In the passage below on impetus theory, put this sentence into French: "It is because of this impetus that a stone moves on after the thrower has ceased moving it."

begin DOCUMENT

When a mover sets a body in motion he implants into it a certain impetus, that is, a certain force enabling a body to move in the direction in which the mover starts it, be it upwards, downwards, sidewards, or in a circle. The implanted impetus increases in the same ratio as the velocity. It is because of this impetus that a stone moves on after the thrower has ceased moving it. But because of the resistance of the air (and also because of the gravity of the stone) which strives to move it in the opposite direction to the motion caused by the impetus, the latter will weaken all the time. Therefore the motion of the stone will be gradually slower, and finally the impetus is so diminished or destroyed that the gravity of the stone prevails and moves the stone towards its natural place. In my opinion one can accept this explanation because the other explanations prove to be false whereas all phenomena agree with this one.

Buridan, like Philoponus and al-Bitruji, thought that impetus most the motive force of the planets, there being in the celestial sphere no air resistance of gravity to weaken it. 

Impetus was established as the accepted theory of projectile motion at the beginning of the sixteenth century and it was the theory that Niccolò Fontana (c. 1500–1557), better known by his nickname, Tartaglia, used in his mathematical analysis of ballistics, his Nova scientia (1537), the first such book on the topic.

Tartaglia Source: Wikimedia Commons

Here we have a classic example of Renaissance science, the application of the scientific approach to an artisanal practice, gunnery. Because he was using the theory of impetus and not the theory of inertia, Tartaglia’s theories of the flight path of cannon balls is wrong, but his book was widely read and highly influential, Galileo owned a heavily annotated copy. 

Various projectile trajectories from Tartaglia’s Nova Scientia Source: Wikimedia Commons

Philoponus had also criticised Aristotle’s theory of fall and he was by no means the last medieval scholar to do so. The so-called Oxford Calculatores at Merton College, Thomas Bradwardine (c. 1300–1349), William of Heytesbury (c. 1313–c. 1372), Richard Swineshead (fl. c. 1340–1354) and John Dumbleton (c. 1310–c. 1349)–studied mechanics distinguishing between kinematics and dynamics, emphasising the former and investigating instantaneous velocity.

Merton College in 1865 Source: Wikimedia Commons

They were the first to formulate the mean speed theorem, an achievement usually accredited to Galileo. The mean speed theorem states that a uniformly accelerated body, starting from rest, travels the same distance as a body with uniform speed, whose speed in half the final velocity of the accelerated body. The theory lies at the heart of the laws of fall.

end DOCUMENT
begin DATASET ENTRIES

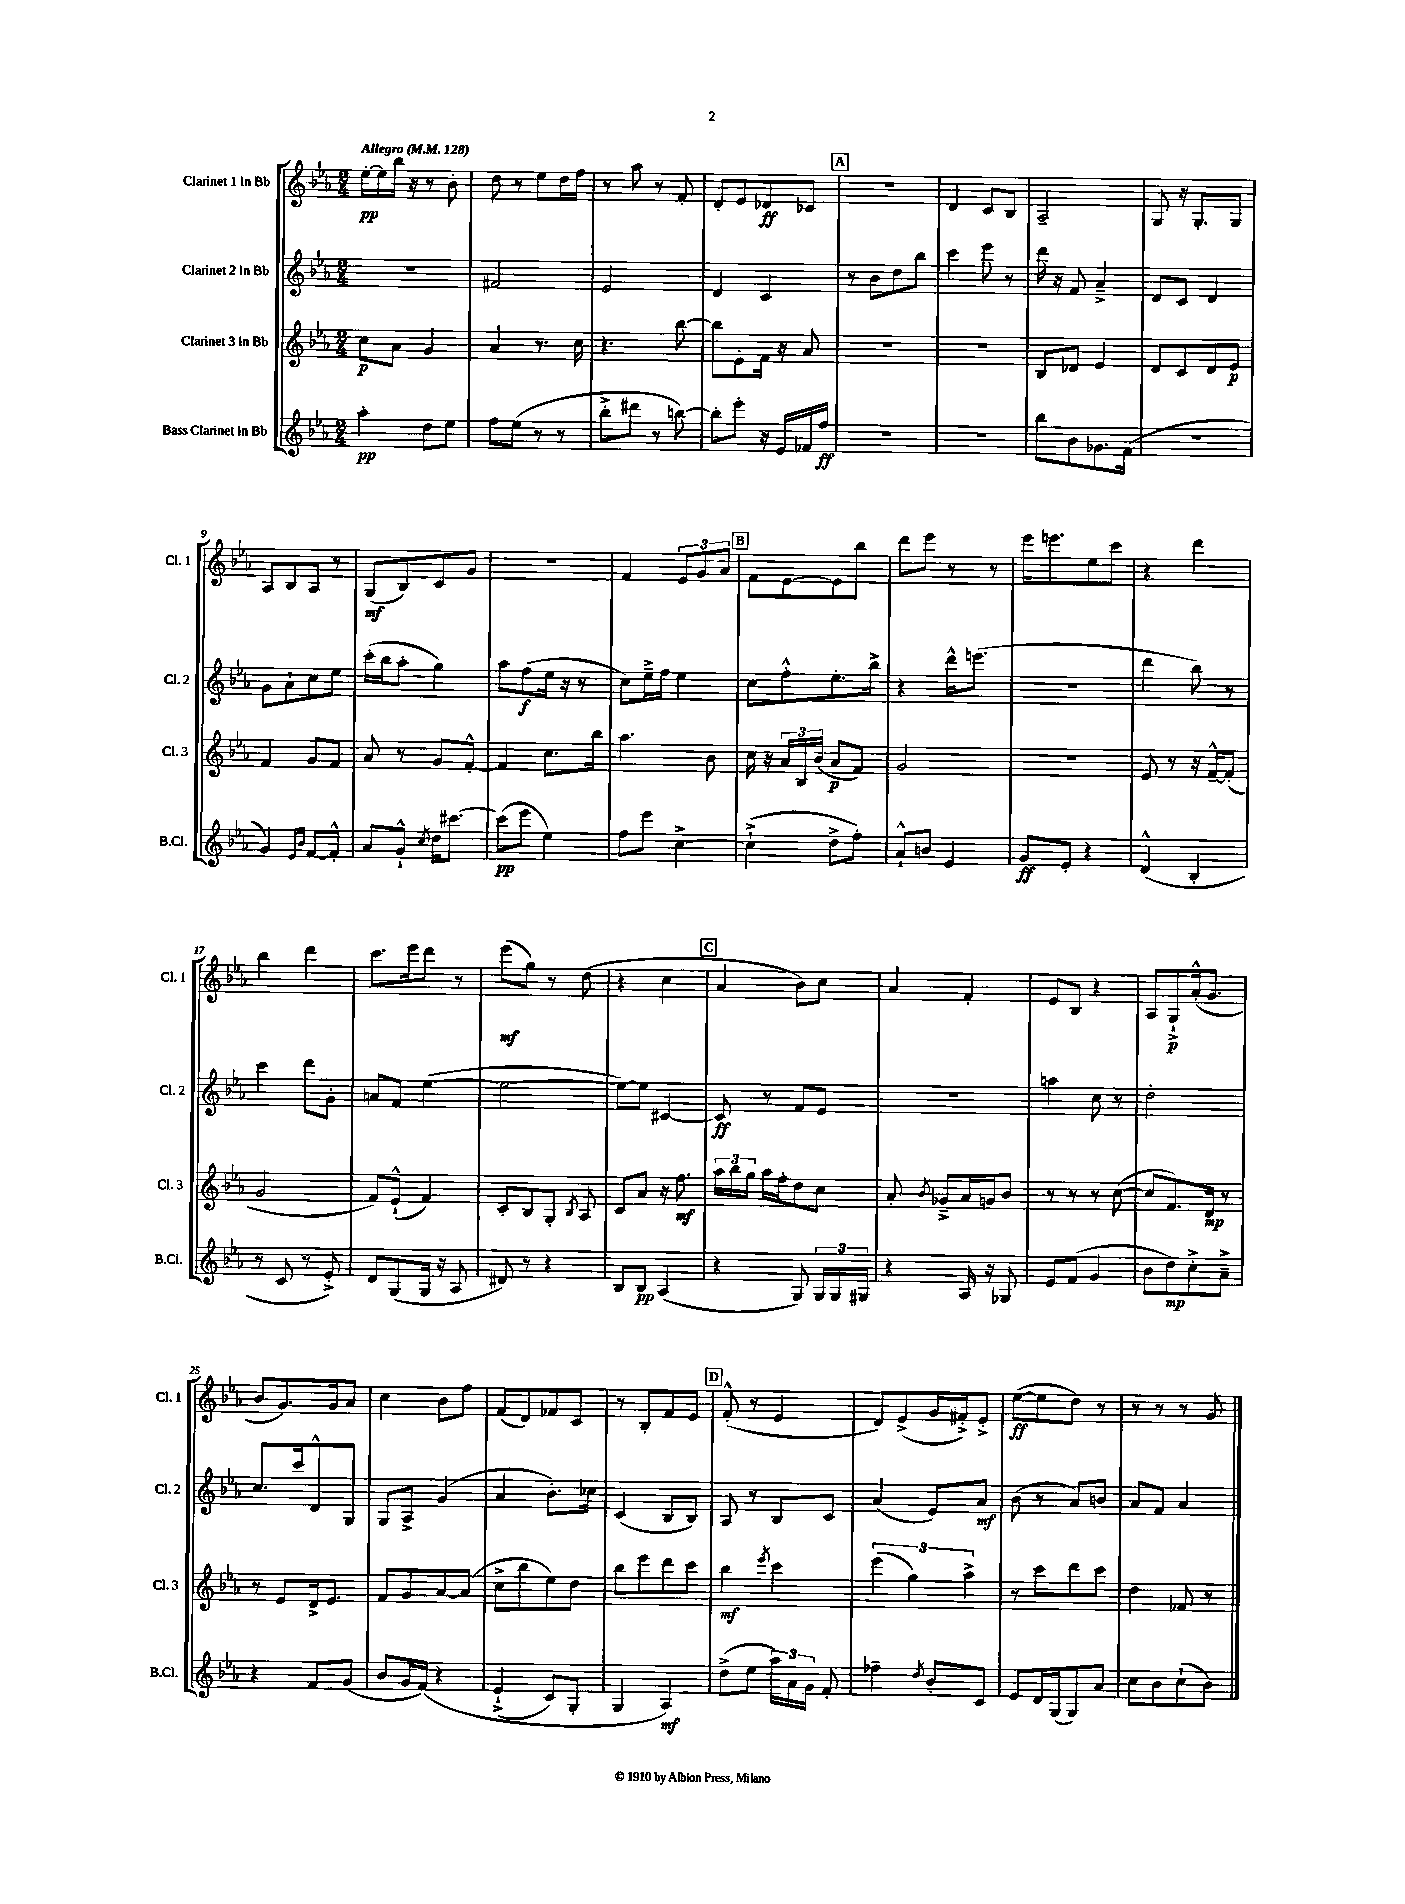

**kern	**kern	**kern	**kern
*staff4	*staff3	*staff2	*staff1
*clefG2	*clefG2	*clefG2	*clefG2
*k[b-e-a-]	*k[b-e-a-]	*k[b-e-a-]	*k[b-e-a-]
*M2/4	*M2/4	*M2/4	*M2/4
*MM128	*MM128	*MM128	*MM128
4aa-'	8cc	2r	[16ee-'
.	.	.	16ee-]
.	8a-	.	16bb-
.	.	.	16r
8dd	4g	.	8r
8ee-	.	.	8b-'
=	=	=	=
8ff	4a-	2f#	8dd
(8ee-	.	.	8r
8r	8.r	.	8ee-
8r	.	.	16dd
.	16cc	.	16ff
=	=	=	=
8bb-'^	4.r	2e-	8r
8ddd#	.	.	8aa-
8r	.	.	8r
[8bb)	[8bb-	.	8f'
=	=	=	=
8bb']	8bb-]	4d	8d'
8eee-'	8e-'	.	8e-
16r	16f	4c	8d-
16e-	16r	.	.
16f-	8a-	.	8c-
16ff	.	.	.
=	=	=	=
2r	2r	8r	2r
.	.	8b-	.
.	.	8dd	.
.	.	8bb-	.
=	=	=	=
2r	2r	4ccc	4d
.	.	8eee-	8c
.	.	8r	8B-
=	=	=	=
8bb-	8B-	16ddd	2A-~
.	.	16r	.
8b-	8d-	8f	.
8.g-	4e-	4a-~^	.
(16f	.	.	.
=	=	=	=
2r	8d	8d	8G
.	8c	8c	16r
.	.	.	8.G'
.	8d	4d	.
.	8e-	.	8G
=	=	=	=
4g)	4f	8g	8A-
.	.	8a-`	8B-
16qqe-	.	.	.
16qqb-	.	.	.
[8f	8g	8cc	8A-
8f'^^]	8f	8ee-	8r
=	=	=	=
8a-	8a-	(16ccc'	(8G
.	.	16bb-	.
8g`^^	8r	8aa-'	8B-)
8qcc	.	.	.
16dd	8g	4gg)	8c
[8.ccc#	.	.	.
.	[8f'^^	.	8g
=	=	=	=
(8ccc#]	4f]	8aa-	2r
8eee-	.	(8ff	.
4ee-)	8.cc	16ee-	.
.	.	16r	.
.	.	8r	.
.	16bb-	.	.
=	=	=	=
8ff	4.aa-	8cc)	4f
8eee-	.	16ee-~^	.
.	.	16ff	.
[4cc^	.	4ee-	12e-
.	.	.	12g
.	8b-	.	.
.	.	.	12a-
=	=	=	=
(4cc`^]	16cc	8cc	8f
.	16r	.	.
.	24a-	8ff'^^	[8e-
.	24B-	.	.
.	(24b-	.	.
8dd^	8a-	8.ee-'	8e-]
8ff')	8f)	.	8bb-
.	.	16bb-^	.
=	=	=	=
8a-`^^	2g	4r	8ddd
8b	.	.	8eee-
4e-	.	16ddd^^	8r
.	.	(8.eee	.
.	.	.	8r
=	=	=	=
8g	2r	2r	16eee-
.	.	.	8.eee
8e-'	.	.	.
4r	.	.	8ee-
.	.	.	8ccc
=	=	=	=
(4d^^	8e-	4ddd	4r
.	8r	.	.
4B-'	16r	8bb-)	4ddd
.	[16f~^^	.	.
.	(8f']	8r	.
=	=	=	=
8r	2g	4ccc	4bb-
8c	.	.	.
8r	.	8ddd	4ddd
8e-'^)	.	8g'	.
=	=	=	=
8d	8f)	8a	8.ccc
(8G	(8e-`^^	8f	.
.	.	.	16eee-
16G	4f)	([4ee-	8ddd
16r	.	.	.
8A-	.	.	8r
=	=	=	=
8d#)	8c'	2ee-_	(8eee-
8r	8B-	.	8gg)
4r	8G'	.	8r
.	8qB-	.	.
.	8A-	.	(8dd
=	=	=	=
8B-	8c	8ee-_)	4r
8B-	8a-	8ee-]	.
(4A-	16r	[4c#	4cc
.	8.ff	.	.
=	=	=	=
4r	24aa-	8c#]	4a-
.	24bb-	.	.
.	24gg	.	.
.	16aa-	8r	.
.	16ff'	.	.
8G)	8dd	8f	8b-)
24G	8cc	8e-	8cc
24G	.	.	.
24G#	.	.	.
=	=	=	=
4r	8a-'	2r	4a-
.	8qb-	.	.
.	8g-~^	.	.
16A-	16a-	.	4f'
16r	16g	.	.
8G-	8b-	.	.
=	=	=	=
8e-	8r	4aa	8e-
(8f	8r	.	8B-
4g	8r	8cc	4r
.	([8cc	8r	.
=	=	=	=
8b-	8cc]	2dd'	8A-
8dd)	8.f)	.	8G`^
8cc'^	.	.	(16a-'^^
.	16d	.	8.g
8a-~^	8r	.	.
=	=	=	=
4r	8r	8.cc	8b-
.	8e-	.	8.g)
.	.	16ccc	.
8f	16d^	8d^^	.
.	8.e-	.	16g
(8g	.	8G	8a-
=	=	=	=
8b-	8f	8G	4cc
16g	8g	8A-^	.
&(16f)	.	.	.
4r	[8a-	(4g	8b-
.	(8a-]	.	8ff
=	=	=	=
(4e-`^	8cc^	4a-	(8f
.	8bb-	.	8d)
8c)	8ee-)	8.b-')	8f-
8G'	8dd	.	8c
.	.	16cc-	.
=	=	=	=
4G	8bb-	(4c	8r
.	8eee-	.	8B-'
4A-&)	8ddd	8B-	8f
.	8ccc	8B-)	8e-
=	=	=	=
(8dd^	4bb-	8A-	(8f'^^
8ee-	.	8r	8r
.	8qeee-	.	.
24aa-)	4ccc	8B-	4e-
24a-	.	.	.
24g	.	.	.
8f'	.	8c	.
=	=	=	=
4ff-~	(6eee-	(4a-	8d)
.	.	.	(8e-^
.	6gg)	.	.
8qdd	.	.	.
8b-'	.	8e-)	16g
.	.	.	16f#'^)
.	6aa-^	.	.
8c	.	8a-	8e-'^
=	=	=	=
8e-	8r	(8b-	([8ee-
16d	8ccc	8r	8ee-]
(16G	.	.	.
8G)	8ddd	8a-)	8dd)
8a-	8ccc	8b	8r
=	=	=	=
8cc	4dd	8a-	8r
8b-	.	8f	8r
(8cc`	8f-	4a-	8r
8b-)	8r	.	8g
==	==	==	==
*-	*-	*-	*-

end DATASET ENTRIES

**OUTPUT FOR THIS TASK:** C'est à cause de cet impetus qu'une pierre continue de se mouvoir après que le lanceur a cessé de la mouvoir.